Google
has developed a method it calls audiovisual speech separation. It used machine learning to identify
specific speech sounds from audio in video.
The technology does more than just isolate the verbalized words from the background and other sources. It can separate the speech patterns of two or
more people talking.
The details posted in a Google Developers’ blog describe the technology, which also includes several videos demonstrating how it works.
The technology
can separate background and ambient noise on one audio track. Researchers believe this capability can have a range of applications, from speech enhancement and recognition in videos and voice search
to video conferencing and the ability to improve hearing aids.
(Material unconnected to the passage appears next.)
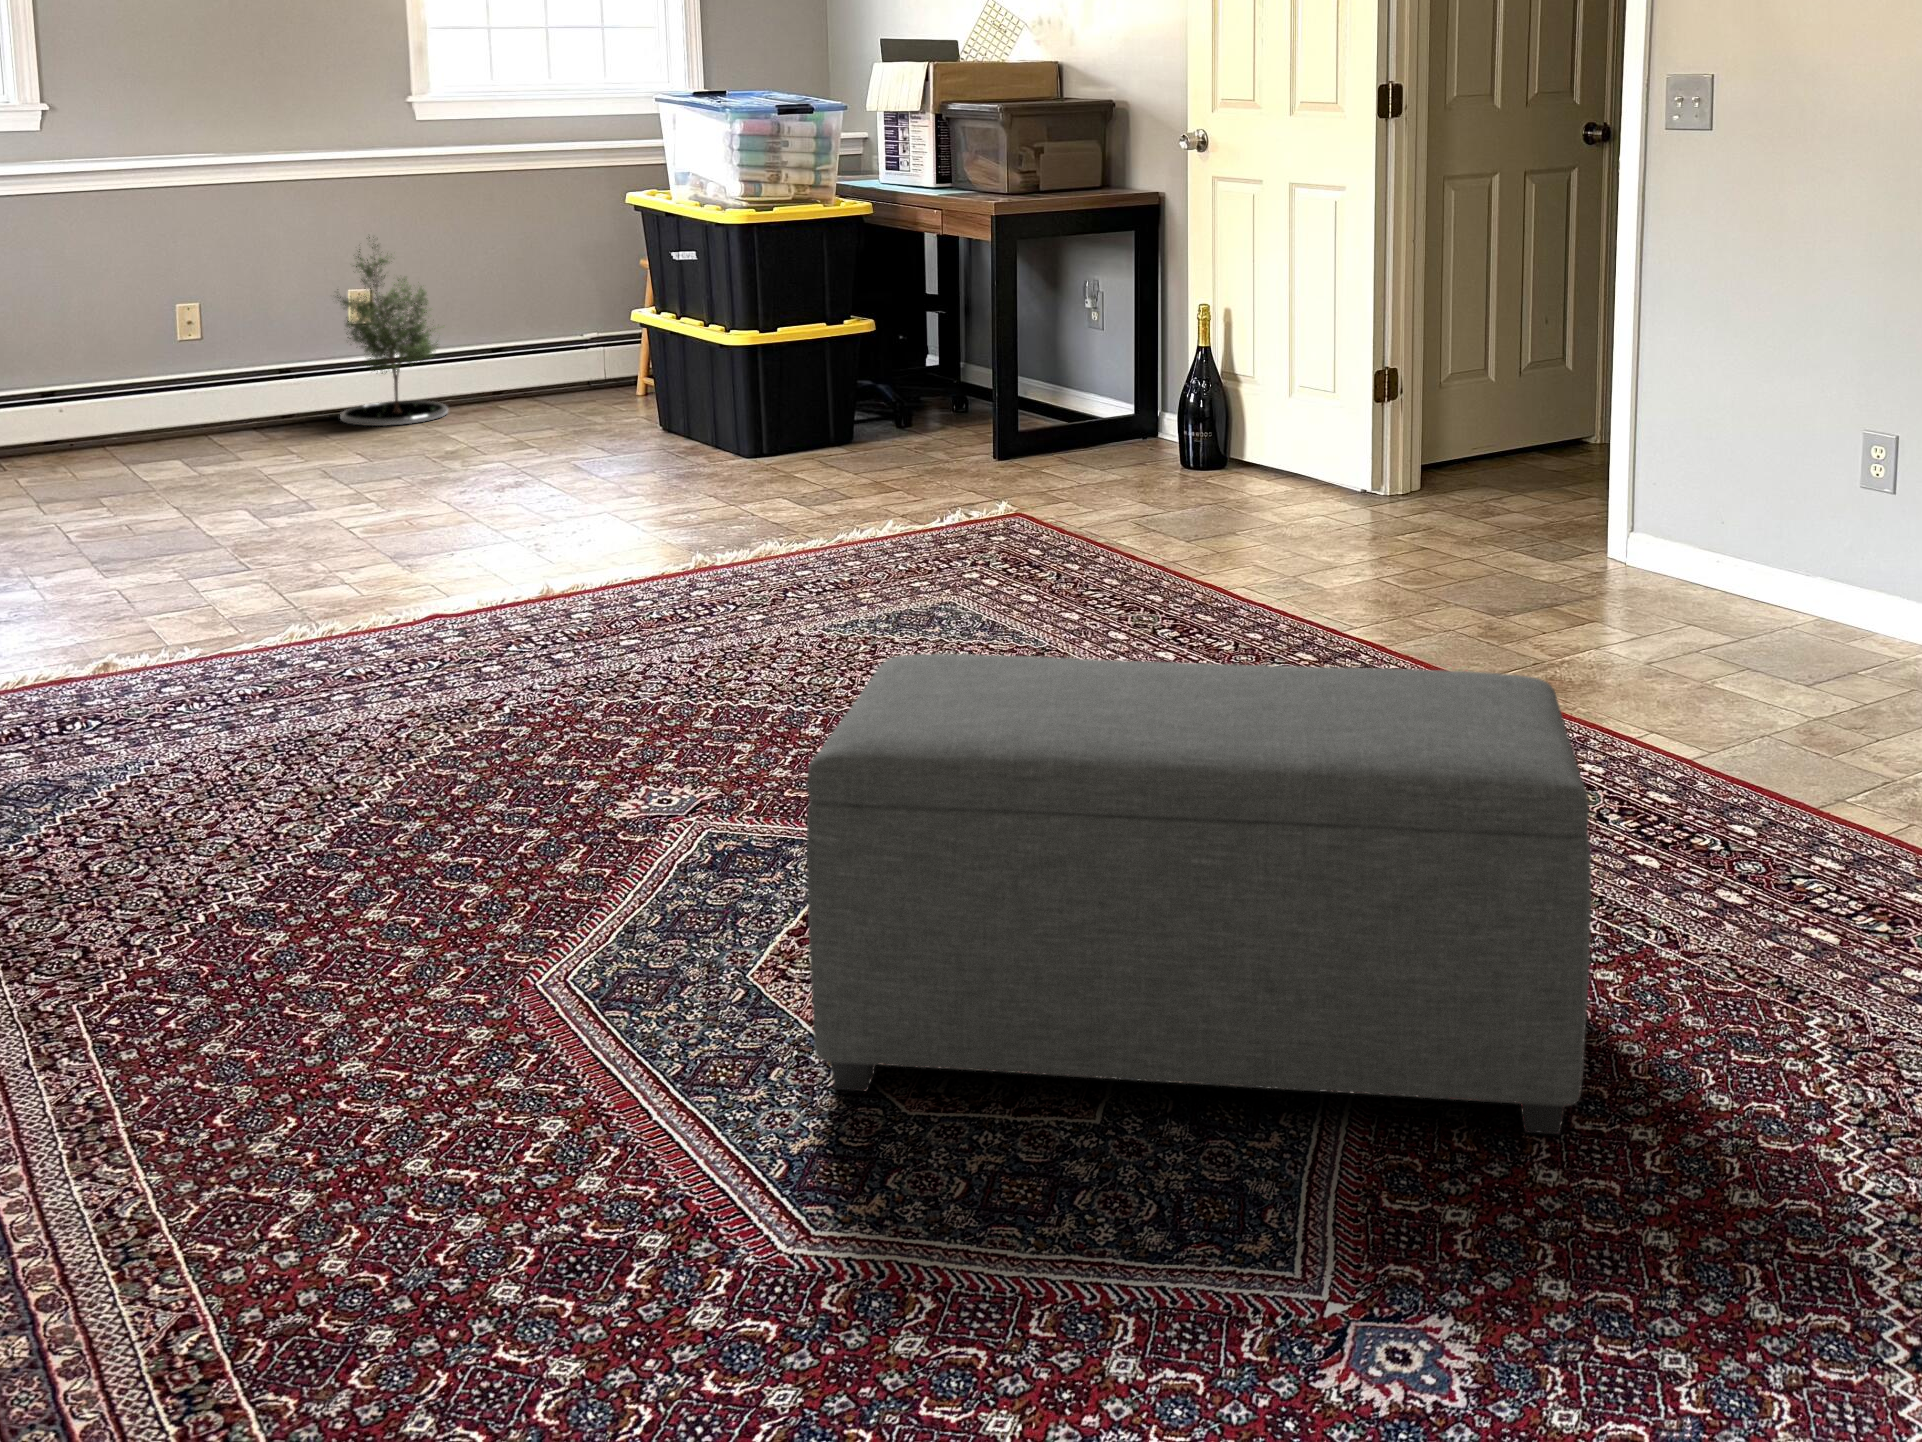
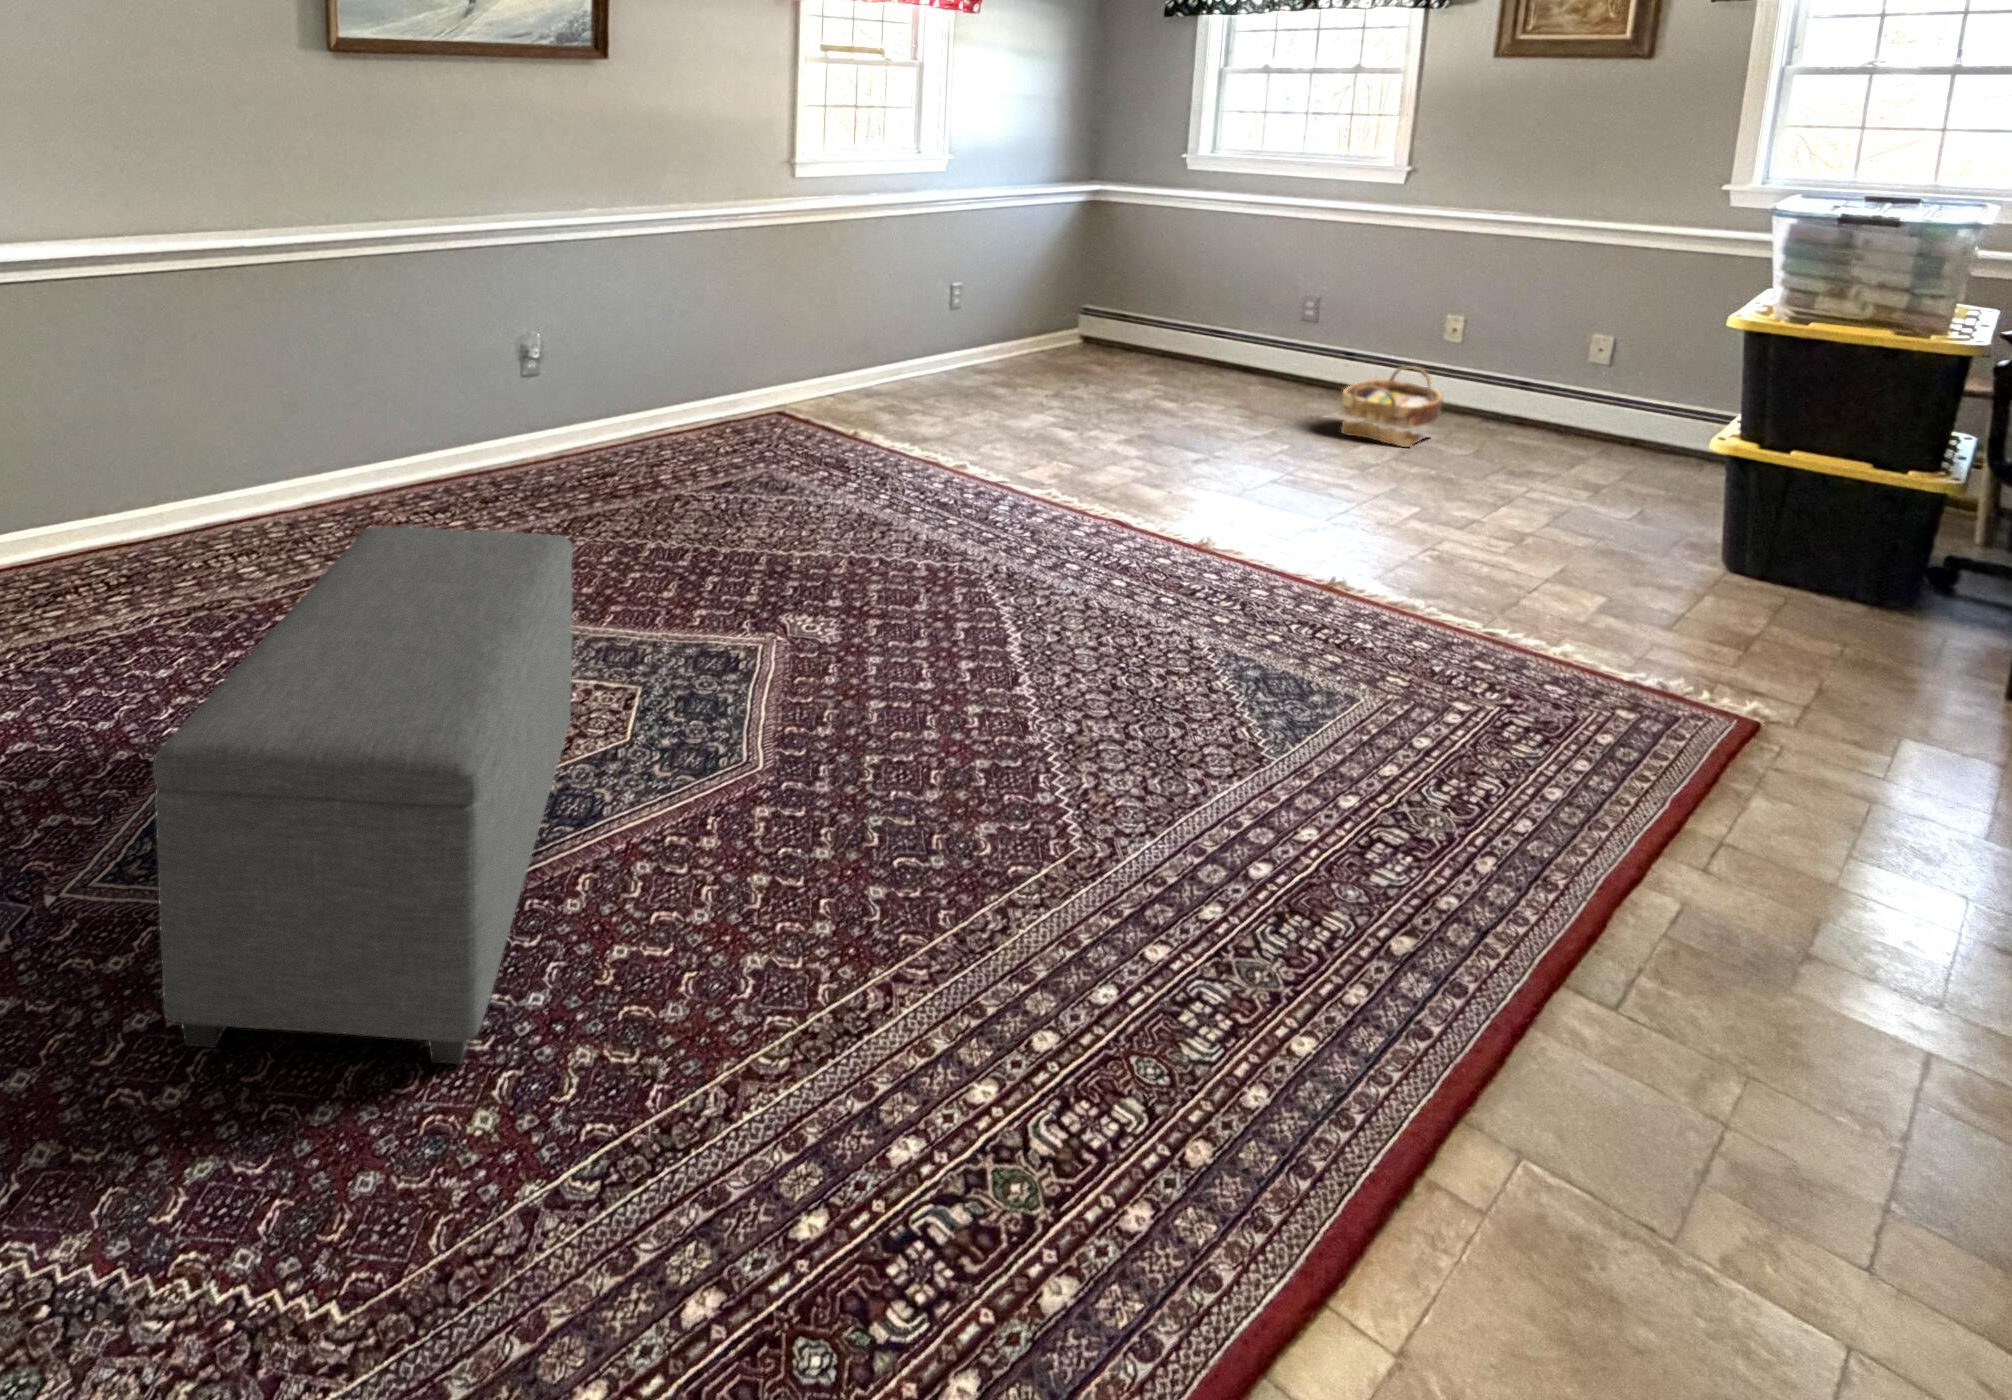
potted tree: present [337,237,448,426] -> none [1540,315,1672,490]
woven basket: none [92,345,217,456] -> present [1341,366,1443,447]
The technique combines auditory and visual signals of an input video to separate the speech. The visual signal aims to improve
the speech separation quality in cases of mixed speech -- but more importantly, it also associates the separated speech tracks with the visible speakers in the video.
Researchers explained
that when training the model they used a large collection of 100,000 high-quality videos of lectures and talks from YouTube. From the videos they extracted segments with a clean speech, which means
they removed any sounds of music and other speakers. It results in about 2,000 hours of video clips, each of one person visible to the camera and talking with no background interference.
Google provides several videos in which researchers were able to separate the speech of two people talking such as sports commentators and someone talking in a noisy cafeteria.
The
technology also can be used for automatic video captioning.